WORK TO BE COMPLETED
Output every line from the entries below as a Markdown table with the columns Row and Line. Number the rows in order and leave out any blank lines.

Dataset entries
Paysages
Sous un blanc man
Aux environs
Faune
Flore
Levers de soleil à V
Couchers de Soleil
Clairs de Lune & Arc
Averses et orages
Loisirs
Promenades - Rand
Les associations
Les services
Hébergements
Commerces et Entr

ANSWER FOR THIS EXERCISE
| Row | Line |
|---|---|
| 1 | Paysages |
| 2 | Sous un blanc man |
| 3 | Aux environs |
| 4 | Faune |
| 5 | Flore |
| 6 | Levers de soleil à V |
| 7 | Couchers de Soleil |
| 8 | Clairs de Lune & Arc |
| 9 | Averses et orages |
| 10 | Loisirs |
| 11 | Promenades - Rand |
| 12 | Les associations |
| 13 | Les services |
| 14 | Hébergements |
| 15 | Commerces et Entr |